Broome Dialysis Wait: A Life on Hold

Waking up in a Perth hospital room after months in a coma, David Lawford held onto the hope of a swift reunion with his family and his home in the Kimberley. Instead, he found himself stranded in the city for an extended period, a staggering 2,000 kilometres away from everything he knew. Despite being medically cleared for discharge, the harsh reality was that he couldn’t return home.

Mr. Lawford’s predicament is far from isolated. He is one of hundreds of residents in the Kimberley region grappling with kidney disease, a condition that disproportionately affects Indigenous Australians, with the region recording some of the highest rates in the country. His journey highlights critical systemic failures in healthcare access, particularly for those in remote areas.

The Life-Sustaining Struggle of Dialysis

For Mr. Lawford, the immediate crisis began when he lost access to the vital dialysis treatment he was receiving in Broome. After being flown to Perth for a medical emergency, he was informed that his return to Broome was contingent on securing a dialysis chair. The stark reality, however, was that there were no available chairs due to overwhelming demand. Without a patient passing away, moving to a transplant, or succumbing to their illness, he was effectively left in limbo, unable to access the life-saving treatment he desperately needed.

“They had no space in Broome,” Mr. Lawford recounted, his voice tinged with the lingering frustration of his experience. “I was [in Perth] for months … until someone passed away in Broome dialysis so I can have a chair.” This grim dependency on the death of another patient to access essential care paints a bleak picture of the healthcare provision in the region.

The Profound Toll of Distance and Isolation

The impact of being so far from home, without any familial support in Perth, made Mr. Lawford’s time in the city a profoundly lonely ordeal. He recalled the repeated, almost perfunctory, inquiries from hospital staff: “‘Do you got any family?'” he would reply, ” ‘No’. It’s just you and the hospital … family-wise, there was no-one there.” This lack of personal connection amplified the stress and anxiety of his medical situation.

The return to Broome was only possible due to the passing of a dialysis patient known to him, a somber circumstance that finally freed up a much-needed chair. While he is now reunited with his loved ones, Mr. Lawford acknowledges the irreplaceable experiences he has missed. “I missed so many funerals all that time I was down at Perth,” he stated, his voice heavy with regret. “Especially family and other mob that you have respect for, I missed out on a lot. It’s really sad, especially them ones you know really well.” The emotional and cultural cost of his prolonged absence is immeasurable.

A Widespread and Persistent Issue

Mr. Lawford’s story is a stark illustration of a much larger, pervasive problem within the Kimberley. Kimberley Renal Services (KRS), an arm of Kimberley Aboriginal Medical Services (KAMS), provides crucial care to over 165 patients across the region. When Mr. Lawford was in Perth in September of last year, KAMS data revealed that an additional 14 Kimberley patients were on the KRS waitlist, also receiving dialysis in metropolitan areas.

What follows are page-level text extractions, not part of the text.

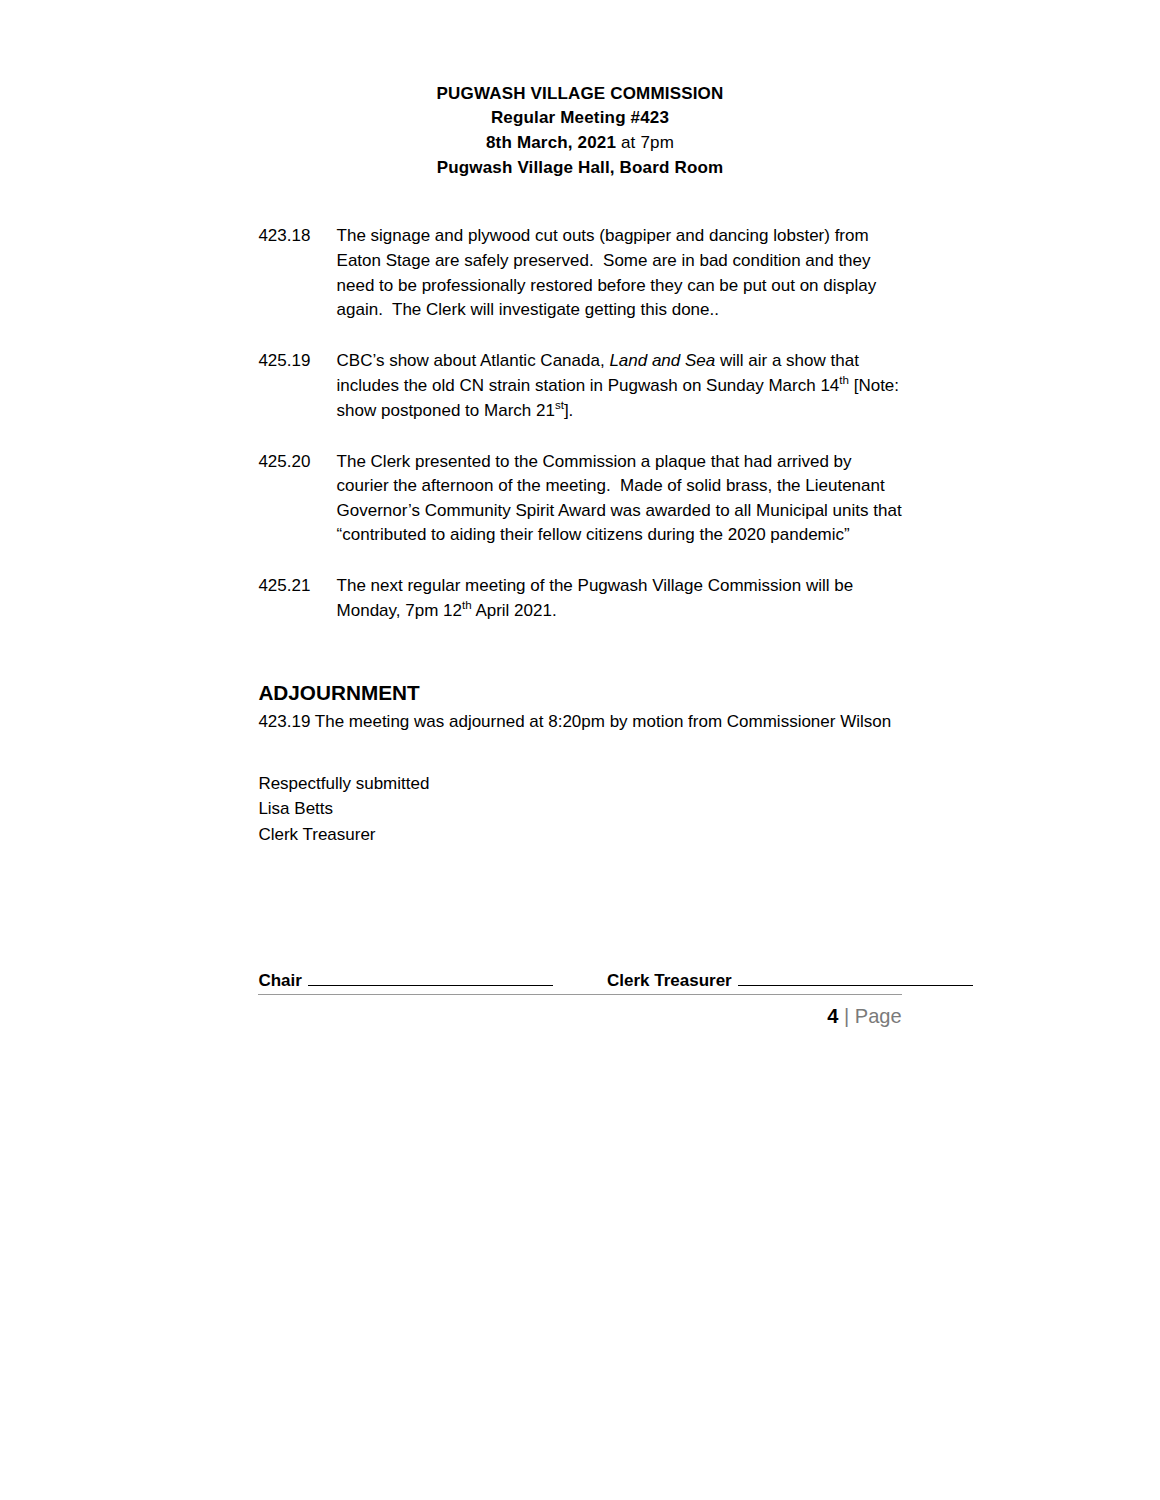PUGWASH VILLAGE COMMISSION
Regular Meeting #423
8th March, 2021 at 7pm
Pugwash Village Hall, Board Room
423.18 The signage and plywood cut outs (bagpiper and dancing lobster) from Eaton Stage are safely preserved. Some are in bad condition and they need to be professionally restored before they can be put out on display again. The Clerk will investigate getting this done..
425.19 CBC’s show about Atlantic Canada, Land and Sea will air a show that includes the old CN strain station in Pugwash on Sunday March 14th [Note: show postponed to March 21st].
425.20 The Clerk presented to the Commission a plaque that had arrived by courier the afternoon of the meeting. Made of solid brass, the Lieutenant Governor’s Community Spirit Award was awarded to all Municipal units that “contributed to aiding their fellow citizens during the 2020 pandemic”
425.21 The next regular meeting of the Pugwash Village Commission will be Monday, 7pm 12th April 2021.
ADJOURNMENT
423.19 The meeting was adjourned at 8:20pm by motion from Commissioner Wilson
Respectfully submitted
Lisa Betts
Clerk Treasurer
Chair
Clerk Treasurer
4 | Page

The urgent need for enhanced investment in local renal facilities in the Kimberley has been a persistent call for years, with numerous promises from both state and federal governments consistently hampered by significant delays. While a KAMS spokesperson acknowledged last year that the establishment of Renal Health Centres in Broome, Fitzroy Crossing, Derby, and Kununurra had “significantly improved access,” they stressed that more support is desperately needed. This includes essential services such as a mobile dialysis unit to reach remote communities, the development of a dedicated transplant program, and the recruitment of more Aboriginal care coordinators.

The Lingering Question: A Life Beyond Dialysis?

While Mr. Lawford questions the lack of expansion in Broome’s existing facilities, his most pressing concern remains the ultimate goal: living a life free from the constant need for dialysis. Statistics reveal that since 2020, the KAMS program has facilitated over 20 kidney transplants. However, this offers little solace when more than 1,500 individuals are currently on Australia’s ever-growing waitlist for a kidney.

“All dialysis mob here in Broome, they’re just minding you until you die — that’s no good,” Mr. Lawford declared, expressing a sentiment shared by many. “The question everyone in dialysis is asking [is], ‘Have you found a kidney for me?’ I’m waiting and I’m asking too, the same as everybody else.” This highlights the desperation and uncertainty faced by those reliant on dialysis, who often feel their lives are in a holding pattern, awaiting a life-altering organ.

In response to these concerns, WA Health Minister Meredith Hammat stated that the government is committed to expanding renal facility access in the Kimberley. She highlighted the recent opening of an expanded Fitzroy Crossing Renal Health Centre, ongoing design development for the Halls Creek Renal Facility, and plans for a new renal hostel in Broome. “We are working closely … with KAMS to improve access to healthcare for Aboriginal people in the Kimberley,” Ms. Hammat assured. While these developments offer some hope, the lived experiences of individuals like David Lawford underscore the urgent need for more immediate and comprehensive solutions to address the critical healthcare gaps in the region.